====== Entries shown ======
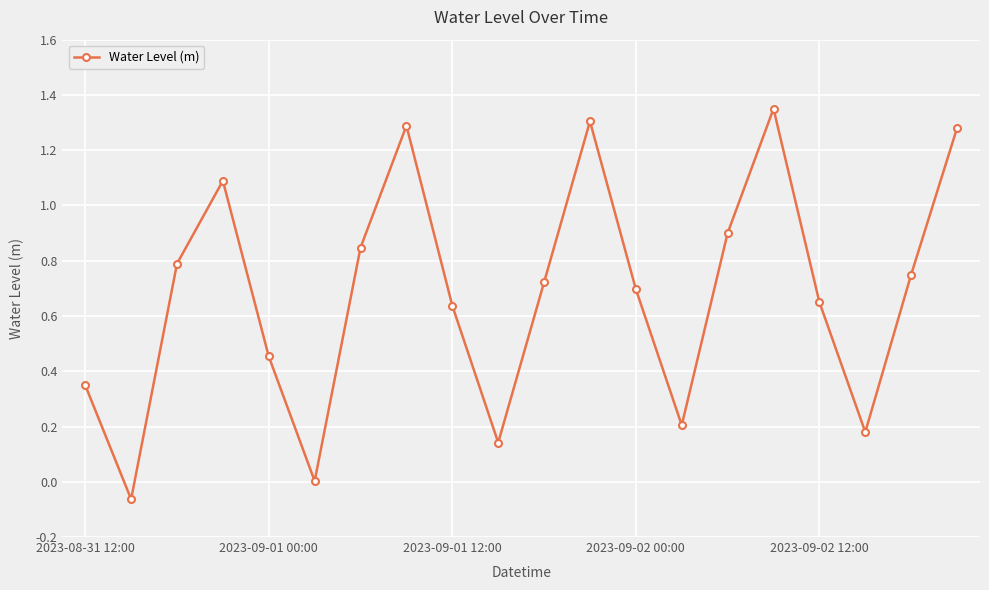

What is the sum of all values?

13.6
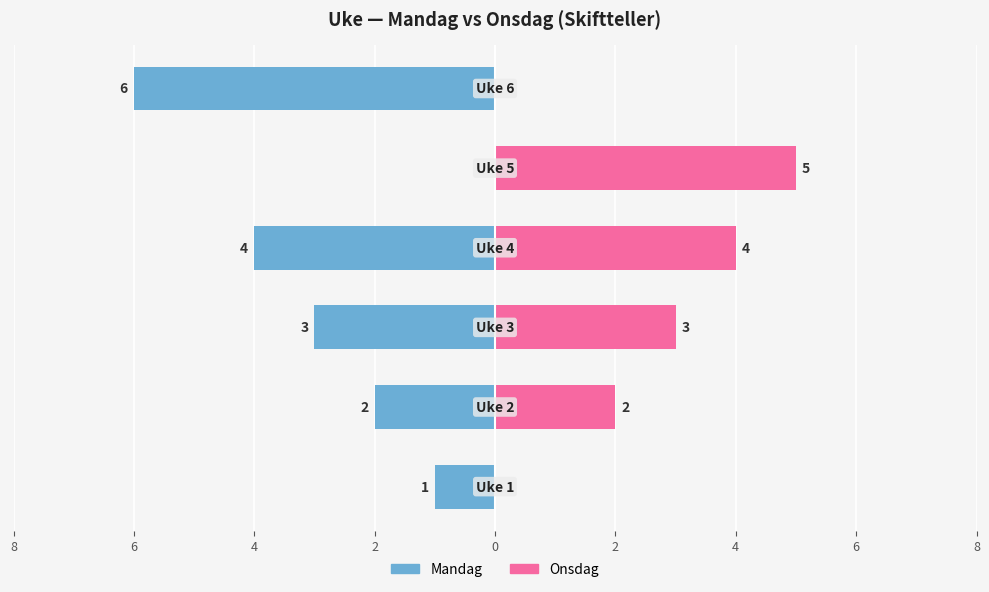

Are the bars grouped side by side (vs. stacked)?

Yes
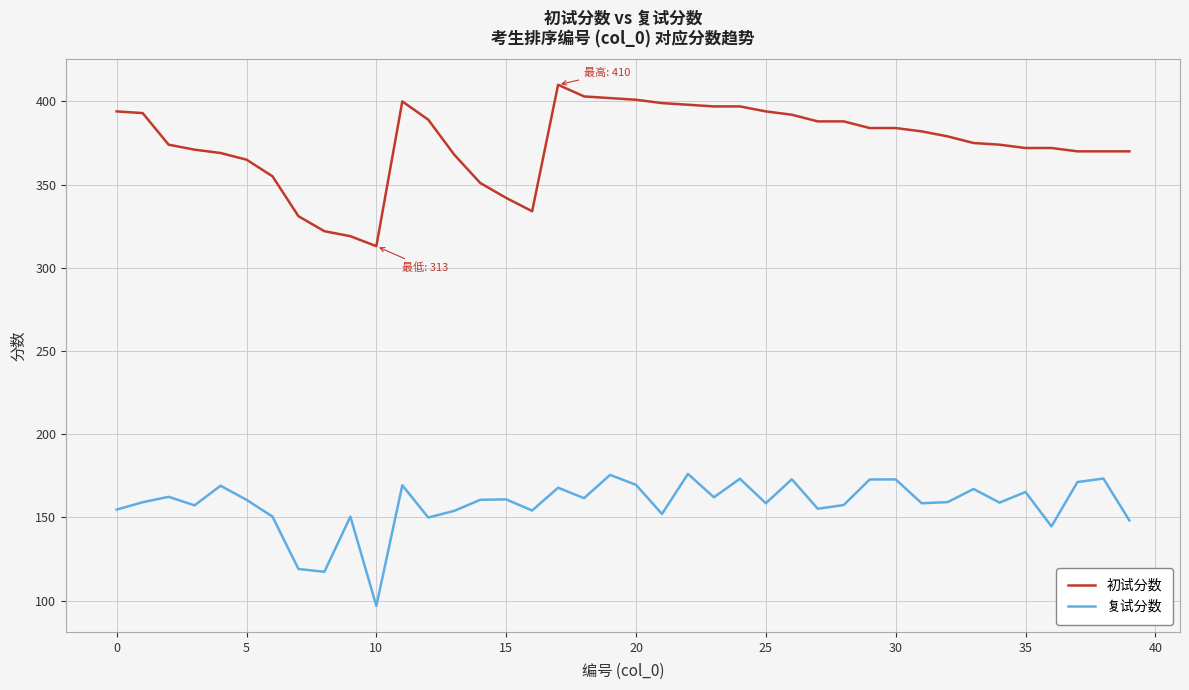

List the series in order of their peak value, lowest first.

复试分数, 初试分数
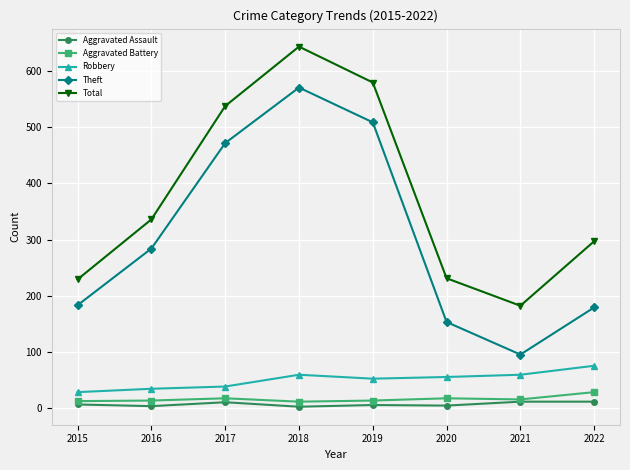

What is the approximate value of Aggravated Assault at 2018?

2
======
- **What you should do**
Retype all of the data above word for word, leaving out the pictures.

- **Solution for this task**
What is the sum of all values?

13.6

Are the bars grouped side by side (vs. stacked)?

Yes

List the series in order of their peak value, lowest first.

复试分数, 初试分数

What is the approximate value of Aggravated Assault at 2018?

2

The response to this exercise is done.